── Task data
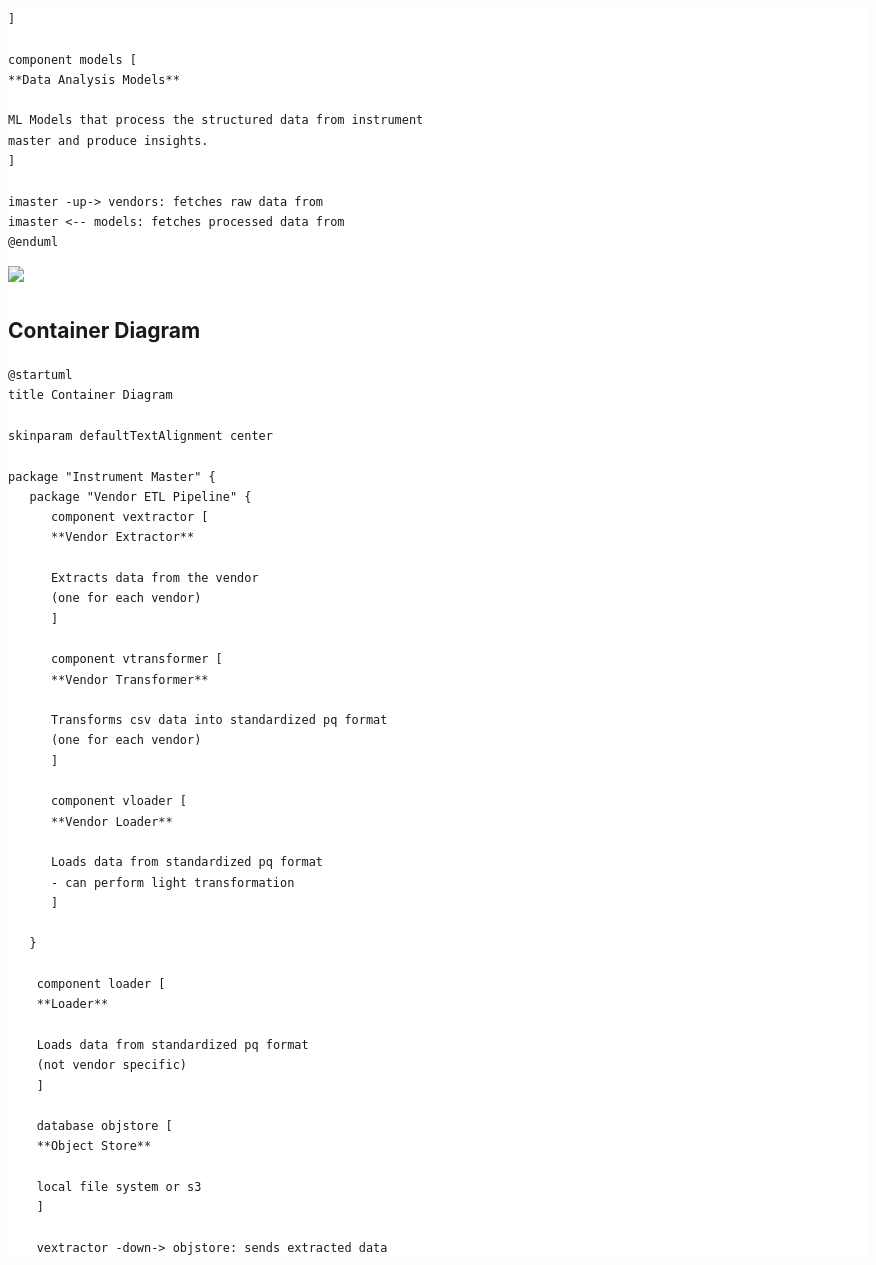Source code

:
 ```plantuml
]

component models [
**Data Analysis Models**

ML Models that process the structured data from instrument
master and produce insights.
]

imaster -up-> vendors: fetches raw data from
imaster <-- models: fetches processed data from
@enduml
```
![](plantuml-images/im_architecture.1.png)

## Container Diagram

```plantuml
@startuml
title Container Diagram

skinparam defaultTextAlignment center

package "Instrument Master" {
   package "Vendor ETL Pipeline" {
      component vextractor [
      **Vendor Extractor**

      Extracts data from the vendor
      (one for each vendor)
      ]

      component vtransformer [
      **Vendor Transformer**

      Transforms csv data into standardized pq format
      (one for each vendor)
      ]

      component vloader [
      **Vendor Loader**

      Loads data from standardized pq format
      - can perform light transformation
      ]

   }

    component loader [
    **Loader**

    Loads data from standardized pq format
    (not vendor specific)
    ]

    database objstore [
    **Object Store**

    local file system or s3
    ]

    vextractor -down-> objstore: sends extracted data
```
────
▶ Work instruction: Every line of the data is to be transcribed exactly, and no picture is to be included.

▶ Response area:
Source code

:
 ```plantuml
]

component models [
**Data Analysis Models**

ML Models that process the structured data from instrument
master and produce insights.
]

imaster -up-> vendors: fetches raw data from
imaster <-- models: fetches processed data from
@enduml
```
![](plantuml-images/im_architecture.1.png)

## Container Diagram

```plantuml
@startuml
title Container Diagram

skinparam defaultTextAlignment center

package "Instrument Master" {
   package "Vendor ETL Pipeline" {
      component vextractor [
      **Vendor Extractor**

      Extracts data from the vendor
      (one for each vendor)
      ]

      component vtransformer [
      **Vendor Transformer**

      Transforms csv data into standardized pq format
      (one for each vendor)
      ]

      component vloader [
      **Vendor Loader**

      Loads data from standardized pq format
      - can perform light transformation
      ]

   }

    component loader [
    **Loader**

    Loads data from standardized pq format
    (not vendor specific)
    ]

    database objstore [
    **Object Store**

    local file system or s3
    ]

    vextractor -down-> objstore: sends extracted data
```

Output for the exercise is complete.